For some reason Billy stopped quoting the prog influences circa “The Nylon Curtain”. It seems he spent alot of the latter part of his career trying to reproduce the innocence of his pre-Attila groups in the same way he had spent the beginning trying to justify Attila and himself as an artist. It’s no shock to me why Attila was a colossal financial failure; it was way ahead of its time, it still is.

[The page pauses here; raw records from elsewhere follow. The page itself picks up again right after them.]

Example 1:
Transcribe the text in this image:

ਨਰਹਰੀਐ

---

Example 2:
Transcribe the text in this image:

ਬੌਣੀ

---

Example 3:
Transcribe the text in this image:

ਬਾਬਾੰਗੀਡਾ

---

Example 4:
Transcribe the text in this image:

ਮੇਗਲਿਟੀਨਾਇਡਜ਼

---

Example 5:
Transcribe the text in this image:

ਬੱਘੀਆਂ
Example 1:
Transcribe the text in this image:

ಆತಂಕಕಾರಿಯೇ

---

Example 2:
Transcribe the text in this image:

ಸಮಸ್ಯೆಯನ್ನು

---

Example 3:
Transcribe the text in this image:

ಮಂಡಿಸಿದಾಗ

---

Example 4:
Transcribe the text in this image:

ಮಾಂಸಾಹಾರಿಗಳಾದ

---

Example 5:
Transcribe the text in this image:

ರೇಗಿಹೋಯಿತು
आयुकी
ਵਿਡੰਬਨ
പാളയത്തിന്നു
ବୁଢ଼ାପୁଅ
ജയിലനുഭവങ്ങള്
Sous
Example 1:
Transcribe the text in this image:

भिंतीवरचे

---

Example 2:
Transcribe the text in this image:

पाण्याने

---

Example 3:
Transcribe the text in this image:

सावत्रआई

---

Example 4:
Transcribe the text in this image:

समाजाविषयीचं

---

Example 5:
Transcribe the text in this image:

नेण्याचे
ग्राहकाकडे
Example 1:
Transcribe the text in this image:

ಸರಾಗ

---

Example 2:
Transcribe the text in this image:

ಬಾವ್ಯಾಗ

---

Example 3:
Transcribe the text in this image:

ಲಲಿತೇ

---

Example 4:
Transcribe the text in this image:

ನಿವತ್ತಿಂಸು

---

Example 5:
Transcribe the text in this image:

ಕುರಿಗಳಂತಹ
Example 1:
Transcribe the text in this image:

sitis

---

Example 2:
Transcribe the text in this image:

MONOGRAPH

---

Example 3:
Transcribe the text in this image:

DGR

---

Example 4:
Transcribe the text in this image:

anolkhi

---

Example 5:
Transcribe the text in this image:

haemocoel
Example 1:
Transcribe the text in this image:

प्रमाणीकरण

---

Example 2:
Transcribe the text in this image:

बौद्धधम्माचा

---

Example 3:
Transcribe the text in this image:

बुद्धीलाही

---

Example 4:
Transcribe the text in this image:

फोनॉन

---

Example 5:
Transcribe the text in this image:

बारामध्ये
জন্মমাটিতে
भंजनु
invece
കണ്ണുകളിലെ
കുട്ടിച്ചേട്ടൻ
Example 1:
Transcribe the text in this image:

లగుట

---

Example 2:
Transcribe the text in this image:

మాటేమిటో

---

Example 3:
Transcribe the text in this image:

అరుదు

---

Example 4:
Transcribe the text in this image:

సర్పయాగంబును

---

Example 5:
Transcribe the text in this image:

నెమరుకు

But his prog-past will never go away and now I think it’s just another justification of how great his music was. Real adamant punk rock people will always tell you how excessive and unnecessary progressive rock was, but they will always be way off. Progressive rock is important for all the same reasons that Puff Daddy, and an unfortunate amount of rap music, is unimportant. It is the continuum of classical music in a modernized popular setting. Billy Joel got this and The Sex Pistols didn’t. “Big Shot” is kind of a punk song with saxophone.
In the end, no matter what Billy Joel has accomplished in the past or will accomplish in the future that Attila album cover still exists. And I guess what I’m trying to say is that we all have to realize what lives inside the Hun outfits in the meat lockers of our hearts.